§ **DESCRIPTION OF THE TASK**:
In the entries below, tally the lines that contain the string "Odmawiam", then state that number alone.

[Page-level text extractions]

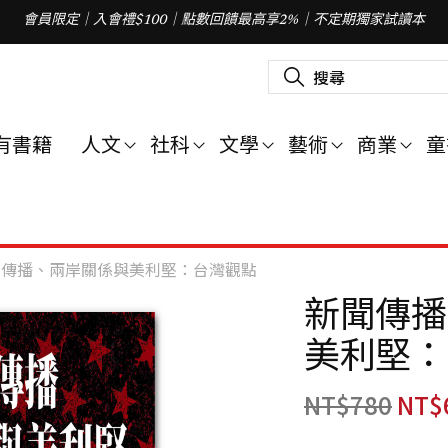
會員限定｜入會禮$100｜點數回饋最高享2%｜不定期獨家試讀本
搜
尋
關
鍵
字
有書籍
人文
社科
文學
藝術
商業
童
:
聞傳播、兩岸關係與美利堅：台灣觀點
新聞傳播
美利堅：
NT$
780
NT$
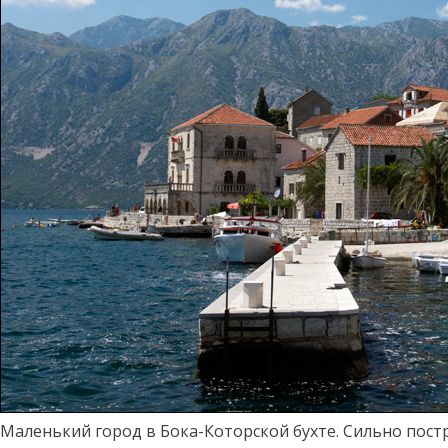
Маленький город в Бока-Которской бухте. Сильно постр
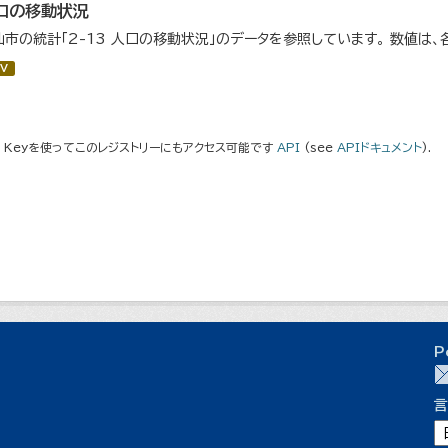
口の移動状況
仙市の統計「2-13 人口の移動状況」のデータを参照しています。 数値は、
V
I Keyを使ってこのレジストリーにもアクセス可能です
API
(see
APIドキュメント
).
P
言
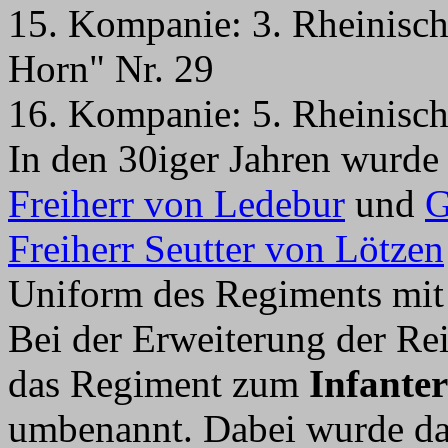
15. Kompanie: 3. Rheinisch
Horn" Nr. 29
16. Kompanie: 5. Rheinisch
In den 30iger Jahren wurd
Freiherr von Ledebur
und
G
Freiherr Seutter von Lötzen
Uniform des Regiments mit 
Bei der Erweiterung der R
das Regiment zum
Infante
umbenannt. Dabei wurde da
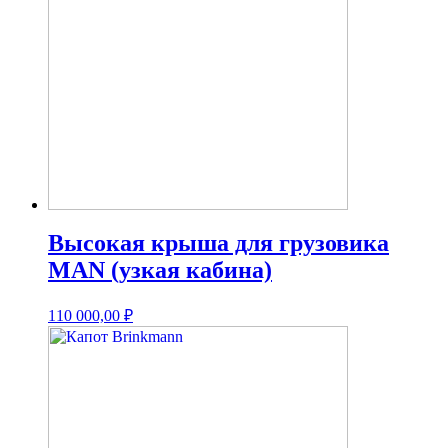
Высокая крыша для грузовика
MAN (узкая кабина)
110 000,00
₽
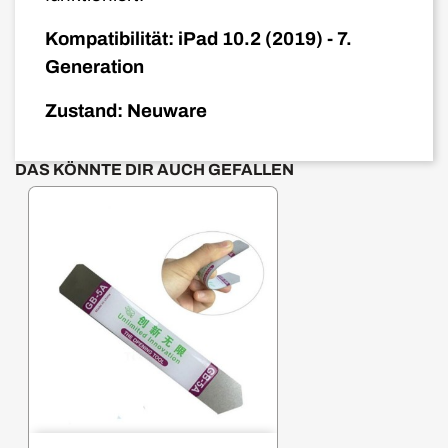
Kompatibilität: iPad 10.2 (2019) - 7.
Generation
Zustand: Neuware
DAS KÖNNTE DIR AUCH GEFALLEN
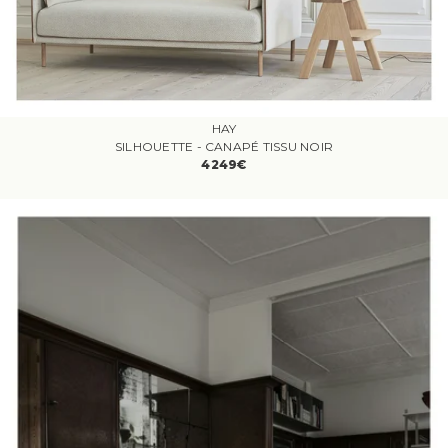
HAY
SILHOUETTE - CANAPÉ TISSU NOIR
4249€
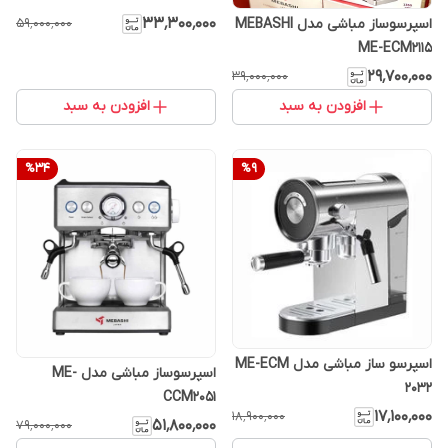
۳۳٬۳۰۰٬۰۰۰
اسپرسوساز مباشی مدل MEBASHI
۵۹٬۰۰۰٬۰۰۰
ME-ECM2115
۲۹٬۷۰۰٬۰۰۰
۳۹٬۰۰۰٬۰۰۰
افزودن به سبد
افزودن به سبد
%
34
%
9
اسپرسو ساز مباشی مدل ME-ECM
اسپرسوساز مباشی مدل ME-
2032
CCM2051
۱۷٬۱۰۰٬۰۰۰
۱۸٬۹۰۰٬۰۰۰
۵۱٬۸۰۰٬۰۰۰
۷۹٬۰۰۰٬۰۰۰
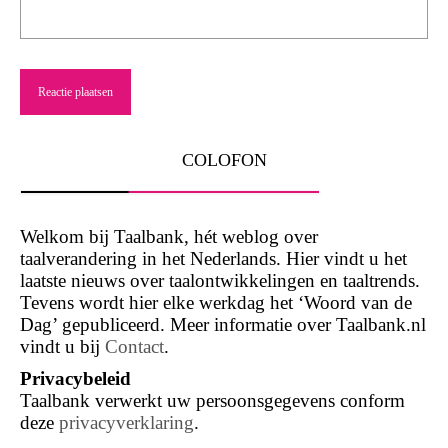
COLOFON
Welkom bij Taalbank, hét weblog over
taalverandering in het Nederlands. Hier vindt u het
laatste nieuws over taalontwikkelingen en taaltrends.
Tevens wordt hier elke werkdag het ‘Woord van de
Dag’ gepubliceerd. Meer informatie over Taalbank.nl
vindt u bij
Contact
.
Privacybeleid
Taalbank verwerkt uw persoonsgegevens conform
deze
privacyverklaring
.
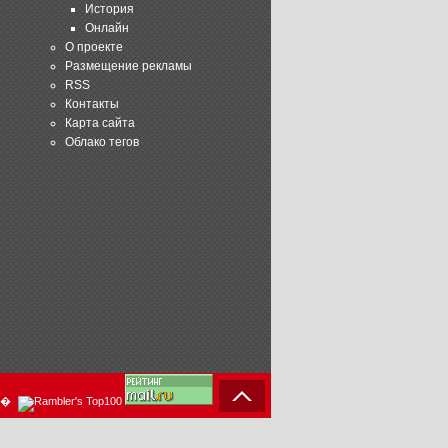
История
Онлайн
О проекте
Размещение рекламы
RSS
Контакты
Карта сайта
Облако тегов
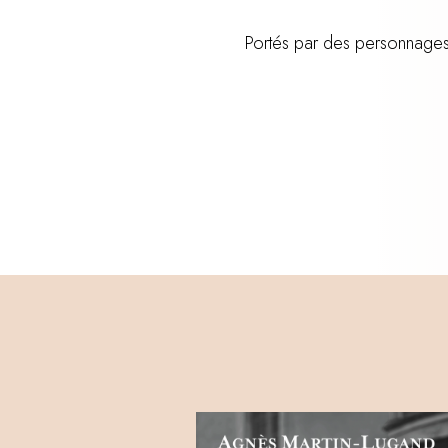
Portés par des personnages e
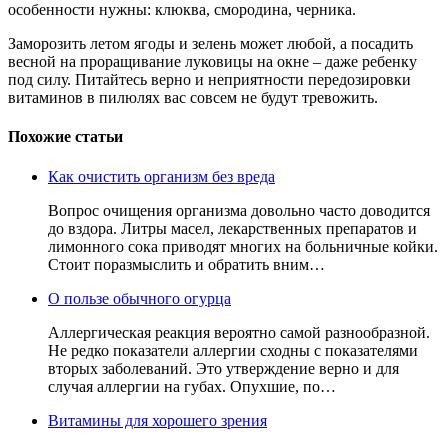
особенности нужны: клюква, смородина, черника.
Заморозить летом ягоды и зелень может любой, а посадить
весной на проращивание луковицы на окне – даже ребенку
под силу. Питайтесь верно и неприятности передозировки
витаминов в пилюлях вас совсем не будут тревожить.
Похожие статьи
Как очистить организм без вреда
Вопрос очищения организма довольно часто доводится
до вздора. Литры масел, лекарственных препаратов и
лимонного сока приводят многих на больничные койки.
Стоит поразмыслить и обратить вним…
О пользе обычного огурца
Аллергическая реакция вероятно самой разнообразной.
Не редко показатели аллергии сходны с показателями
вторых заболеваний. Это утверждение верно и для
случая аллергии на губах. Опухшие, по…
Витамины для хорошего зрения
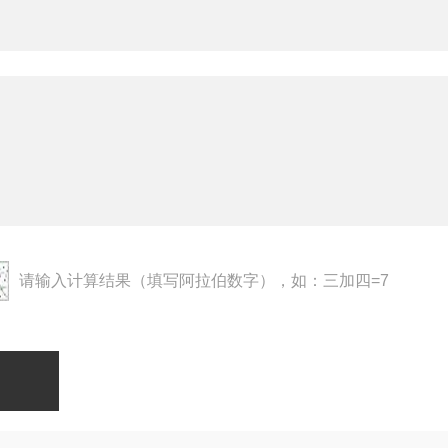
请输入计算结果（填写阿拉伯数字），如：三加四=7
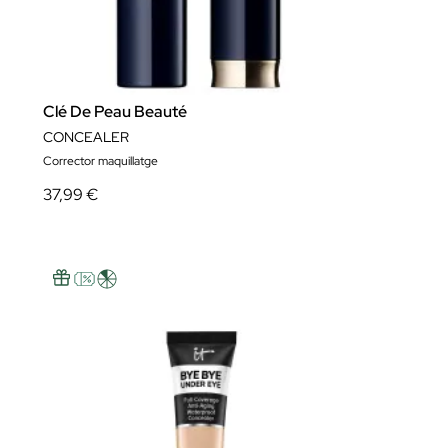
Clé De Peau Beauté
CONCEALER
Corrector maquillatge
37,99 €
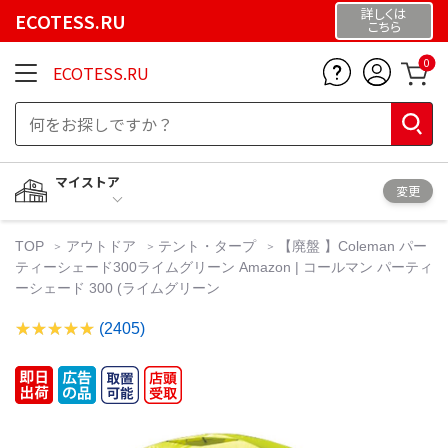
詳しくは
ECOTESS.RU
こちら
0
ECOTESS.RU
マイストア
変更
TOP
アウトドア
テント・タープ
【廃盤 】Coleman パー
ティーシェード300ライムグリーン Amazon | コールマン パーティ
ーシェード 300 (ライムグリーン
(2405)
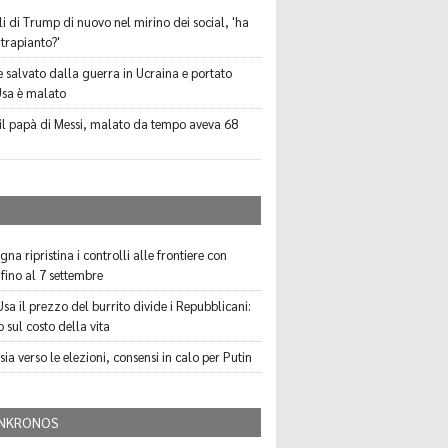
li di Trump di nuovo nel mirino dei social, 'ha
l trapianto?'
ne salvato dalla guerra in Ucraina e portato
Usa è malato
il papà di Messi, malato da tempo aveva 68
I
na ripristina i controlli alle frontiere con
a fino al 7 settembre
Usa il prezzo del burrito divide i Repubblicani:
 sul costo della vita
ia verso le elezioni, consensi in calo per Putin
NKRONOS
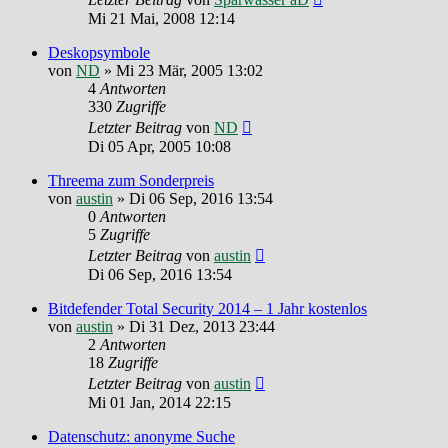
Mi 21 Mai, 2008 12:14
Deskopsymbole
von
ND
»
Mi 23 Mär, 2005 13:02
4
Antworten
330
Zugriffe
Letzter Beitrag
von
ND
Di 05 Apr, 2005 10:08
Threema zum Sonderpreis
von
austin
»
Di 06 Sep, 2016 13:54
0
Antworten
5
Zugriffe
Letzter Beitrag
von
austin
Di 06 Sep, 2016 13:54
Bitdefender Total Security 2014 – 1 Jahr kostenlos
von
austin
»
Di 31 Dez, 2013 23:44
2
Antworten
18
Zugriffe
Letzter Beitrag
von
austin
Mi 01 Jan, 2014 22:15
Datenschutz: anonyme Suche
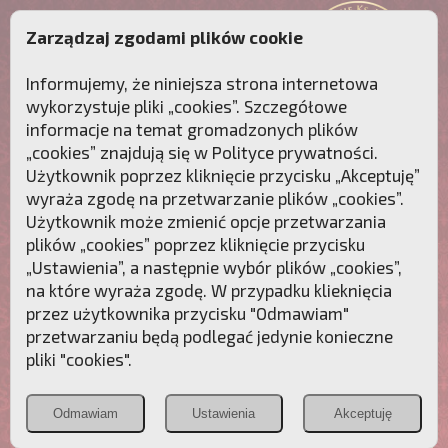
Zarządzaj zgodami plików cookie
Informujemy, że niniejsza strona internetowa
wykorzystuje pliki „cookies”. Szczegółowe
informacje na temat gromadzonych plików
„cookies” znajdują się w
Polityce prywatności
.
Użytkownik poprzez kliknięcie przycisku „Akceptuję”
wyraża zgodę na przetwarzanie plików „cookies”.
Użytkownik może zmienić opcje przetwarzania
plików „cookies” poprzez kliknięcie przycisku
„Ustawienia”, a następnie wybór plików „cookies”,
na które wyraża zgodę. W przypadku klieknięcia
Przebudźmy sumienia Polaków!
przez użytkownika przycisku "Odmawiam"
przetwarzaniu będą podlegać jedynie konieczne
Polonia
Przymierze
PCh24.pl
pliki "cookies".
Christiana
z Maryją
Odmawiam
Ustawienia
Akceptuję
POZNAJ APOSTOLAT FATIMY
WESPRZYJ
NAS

§ **TASK ANSWER**:
2